***** DATA FOR THIS EXERCISE *****

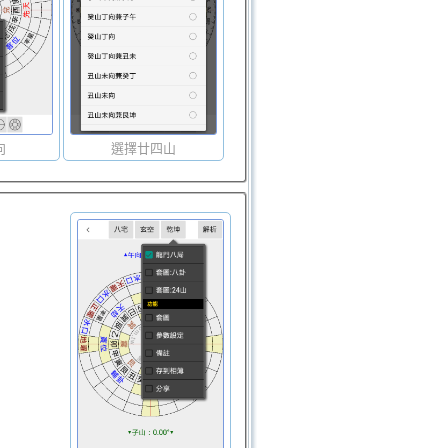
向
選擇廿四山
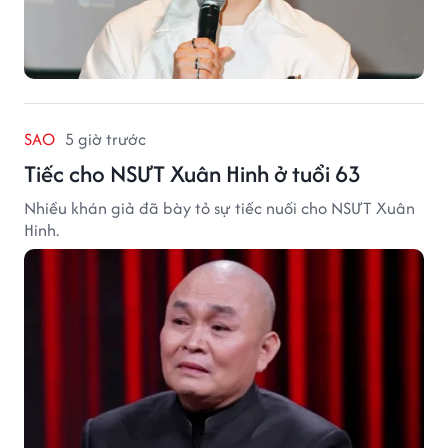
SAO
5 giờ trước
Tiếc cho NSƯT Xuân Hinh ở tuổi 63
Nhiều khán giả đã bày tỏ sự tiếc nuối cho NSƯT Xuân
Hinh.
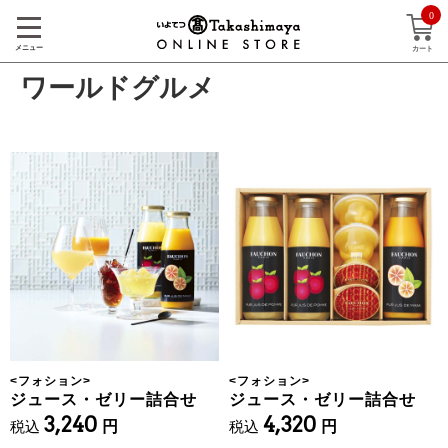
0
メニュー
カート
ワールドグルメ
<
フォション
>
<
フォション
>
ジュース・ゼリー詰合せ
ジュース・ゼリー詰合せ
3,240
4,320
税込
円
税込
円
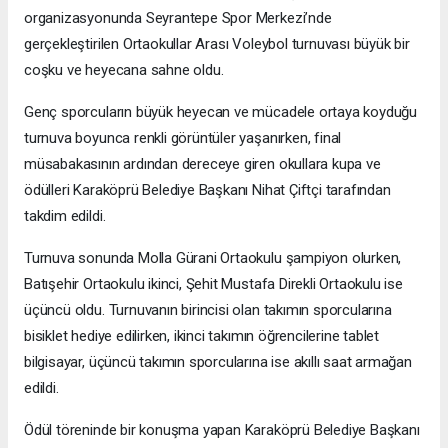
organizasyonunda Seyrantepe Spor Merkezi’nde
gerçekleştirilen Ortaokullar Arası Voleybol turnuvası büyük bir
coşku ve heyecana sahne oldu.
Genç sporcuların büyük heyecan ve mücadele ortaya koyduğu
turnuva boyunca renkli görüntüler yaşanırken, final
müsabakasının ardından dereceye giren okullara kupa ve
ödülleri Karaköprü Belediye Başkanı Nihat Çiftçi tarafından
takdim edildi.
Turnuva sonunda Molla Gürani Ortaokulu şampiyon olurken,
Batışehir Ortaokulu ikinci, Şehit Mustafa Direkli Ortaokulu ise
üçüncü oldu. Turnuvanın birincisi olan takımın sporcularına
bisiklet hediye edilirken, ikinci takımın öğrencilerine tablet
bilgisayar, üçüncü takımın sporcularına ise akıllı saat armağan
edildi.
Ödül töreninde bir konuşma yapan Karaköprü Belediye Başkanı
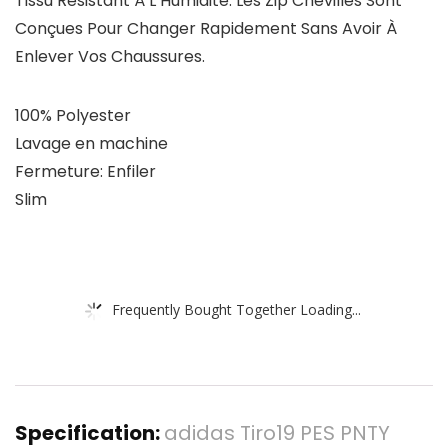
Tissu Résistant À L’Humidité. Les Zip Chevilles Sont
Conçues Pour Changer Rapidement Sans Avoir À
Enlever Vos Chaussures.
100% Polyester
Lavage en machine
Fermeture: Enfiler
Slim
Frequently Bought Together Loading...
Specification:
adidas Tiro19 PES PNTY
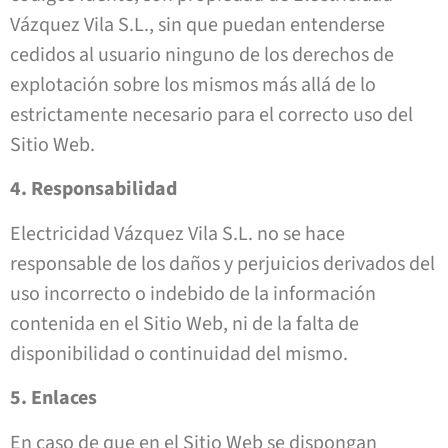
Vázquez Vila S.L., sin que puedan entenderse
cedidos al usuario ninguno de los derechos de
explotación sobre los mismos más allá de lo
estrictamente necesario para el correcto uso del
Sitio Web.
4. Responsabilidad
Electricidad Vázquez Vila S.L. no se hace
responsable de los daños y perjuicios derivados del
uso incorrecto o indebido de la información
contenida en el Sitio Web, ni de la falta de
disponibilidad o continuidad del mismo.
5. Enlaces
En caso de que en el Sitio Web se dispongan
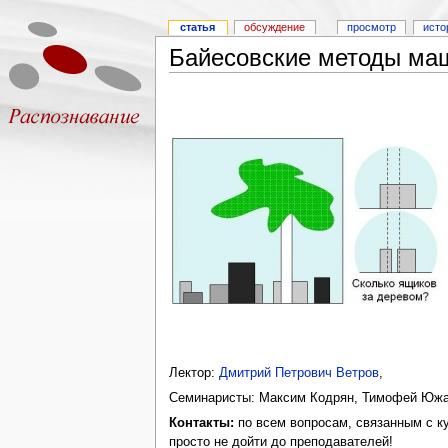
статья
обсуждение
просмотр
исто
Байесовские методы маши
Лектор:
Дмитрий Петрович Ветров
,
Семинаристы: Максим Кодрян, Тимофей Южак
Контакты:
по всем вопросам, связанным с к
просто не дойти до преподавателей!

*****

• ASSIGNMENT: An exact transcription of the data above is needed, without the pictures.

• ANSWER TO THIS PROBLEM:
向
選擇廿四山
SAO
5 giờ trước
Tiếc cho NSƯT Xuân Hinh ở tuổi 63
Nhiều khán giả đã bày tỏ sự tiếc nuối cho NSƯT Xuân
Hinh.
0
メニュー
カート
ワールドグルメ
<
フォション
>
<
フォション
>
ジュース・ゼリー詰合せ
ジュース・ゼリー詰合せ
3,240
4,320
税込
円
税込
円
organizasyonunda Seyrantepe Spor Merkezi’nde
gerçekleştirilen Ortaokullar Arası Voleybol turnuvası büyük bir
coşku ve heyecana sahne oldu.
Genç sporcuların büyük heyecan ve mücadele ortaya koyduğu
turnuva boyunca renkli görüntüler yaşanırken, final
müsabakasının ardından dereceye giren okullara kupa ve
ödülleri Karaköprü Belediye Başkanı Nihat Çiftçi tarafından
takdim edildi.
Turnuva sonunda Molla Gürani Ortaokulu şampiyon olurken,
Batışehir Ortaokulu ikinci, Şehit Mustafa Direkli Ortaokulu ise
üçüncü oldu. Turnuvanın birincisi olan takımın sporcularına
bisiklet hediye edilirken, ikinci takımın öğrencilerine tablet
bilgisayar, üçüncü takımın sporcularına ise akıllı saat armağan
edildi.
Ödül töreninde bir konuşma yapan Karaköprü Belediye Başkanı
Tissu Résistant À L’Humidité. Les Zip Chevilles Sont
Conçues Pour Changer Rapidement Sans Avoir À
Enlever Vos Chaussures.
100% Polyester
Lavage en machine
Fermeture: Enfiler
Slim
Frequently Bought Together Loading...
Specification:
adidas Tiro19 PES PNTY
Vázquez Vila S.L., sin que puedan entenderse
cedidos al usuario ninguno de los derechos de
explotación sobre los mismos más allá de lo
estrictamente necesario para el correcto uso del
Sitio Web.
4. Responsabilidad
Electricidad Vázquez Vila S.L. no se hace
responsable de los daños y perjuicios derivados del
uso incorrecto o indebido de la información
contenida en el Sitio Web, ni de la falta de
disponibilidad o continuidad del mismo.
5. Enlaces
En caso de que en el Sitio Web se dispongan
статья
обсуждение
просмотр
исто
Байесовские методы маши
Лектор:
Дмитрий Петрович Ветров
,
Семинаристы: Максим Кодрян, Тимофей Южак
Контакты:
по всем вопросам, связанным с к
просто не дойти до преподавателей!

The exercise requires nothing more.